"It's unutterably sweet," he said. "It's the companionship that is deeper and more lasting than any other association."
"But there's always been that between us," she mused. "Only, it's different now. I don't quite understand; there's so much I don't understand, Cary, dear. But I know that I want to tell you. I don't believe Dee would mind."
She repeated Dee's bitter protest over James's breach of faith, her refusal to accept maternity, her recent resolution to quit her husband at whatever cost of scandal. "And now she can't," she concluded.
"You mean that she won't."
"Yes. Dee's a good sport. She'll stick to a man when he's down. The worst of it is, she told him why she wouldn't have a baby of his; because he was just a bunch of pure selfishness. And then he goes and pulls a real hero stunt and deliberately throws his life away for a Dago brat—and doesn't save the darn thing, anyway," concluded Pat, her lips quivering. "Where does that leave Dee?"
"Was it what Dee said that drove him to do it?"

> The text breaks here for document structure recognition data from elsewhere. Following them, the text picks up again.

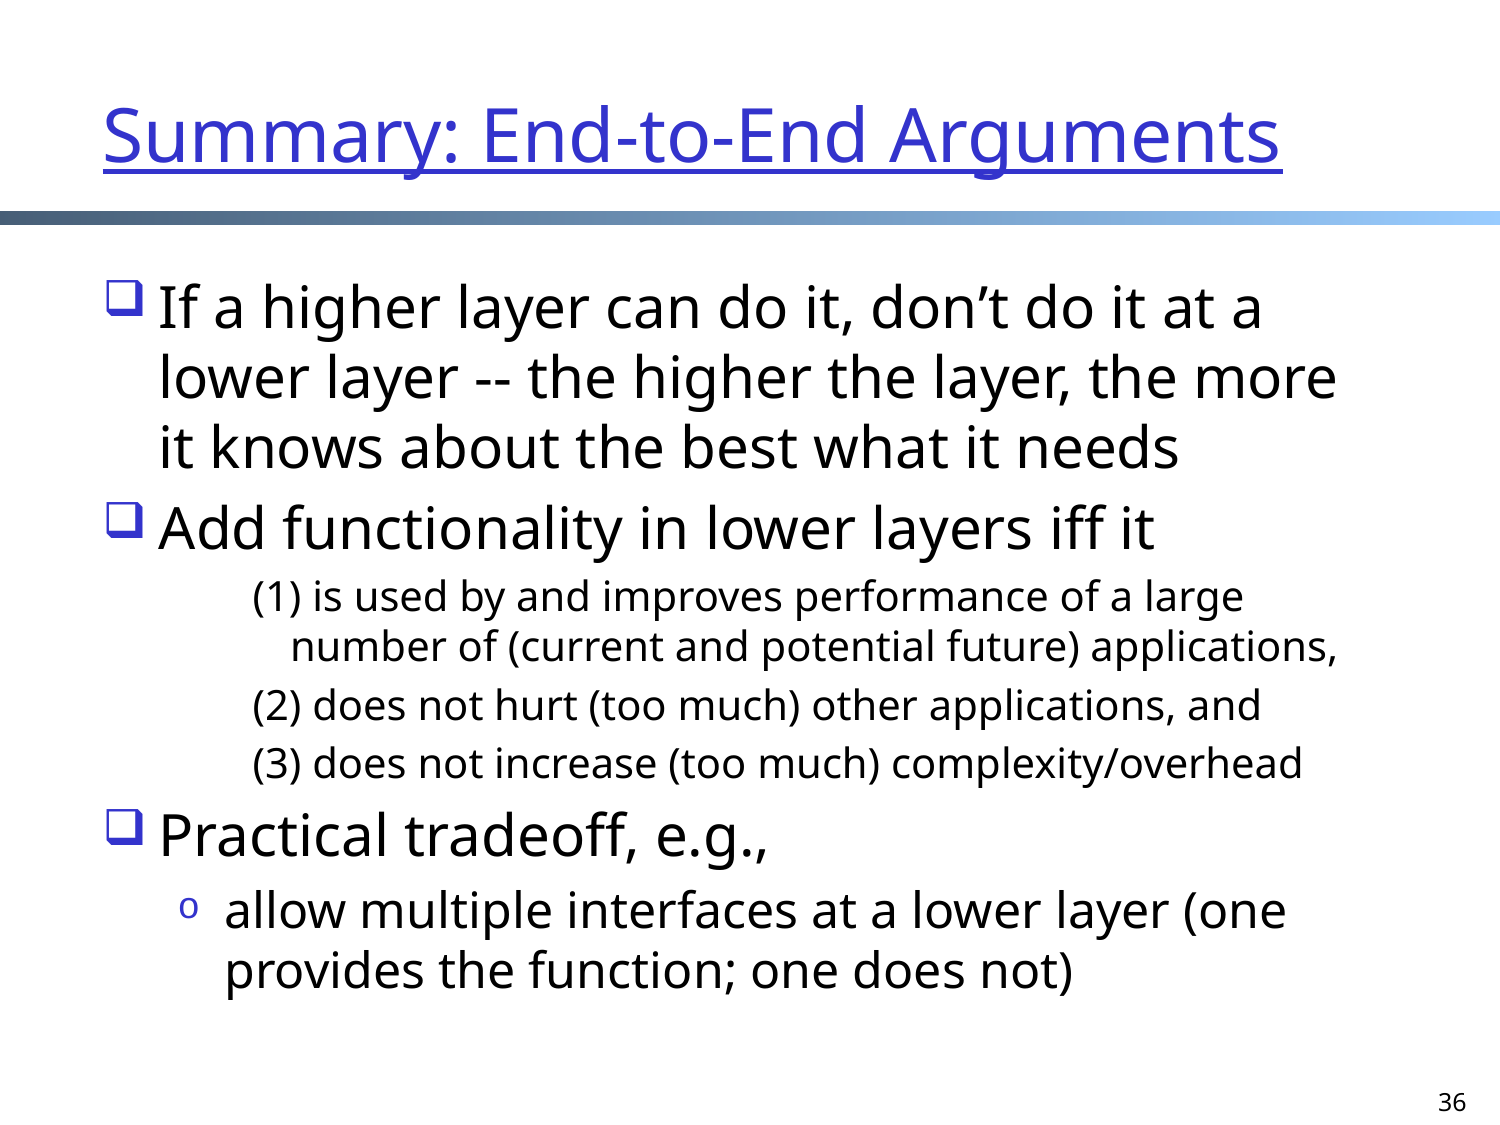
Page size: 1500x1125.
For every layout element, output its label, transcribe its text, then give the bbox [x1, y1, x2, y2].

slide_number 36 [1406, 1078, 1482, 1125]
list If a higher layer can do it, don’t do it at a lower layer -- the higher the layer, the more it knows about the best what it needs Add functionality in lower layers iff it (1) is used by and improves performance of a large number of (current and potential future) applications, (2) does not hurt (too much) other applications, and (3) does not increase (too much) complexity/overhead Practical tradeoff, e.g., allow multiple interfaces at a lower layer (one provides the function; one does not) [87, 262, 1363, 1025]
title Summary: End-to-End Arguments [87, 39, 1363, 227]
text_box R [1424, 212, 1428, 224]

"No. It was too quick for that. He did it instinctively. It must have been in him all the while to do the big, self-sacrificing thing when it was put up to him. Like the men on the Titanic that everybody thought were wasters. That's what makes it so rotten for Dee. She thinks she's misjudged him all the time. I believe she'd give her life now to have a child for him."
"Well?" queried Scott.
Pat shook a mournful head. "No, never. Not a chance. Haven't I told you? He'll live in a plaster cast the rest of his life if he does live. I wouldn't!... I've had a hell of a time with Dee, Cary."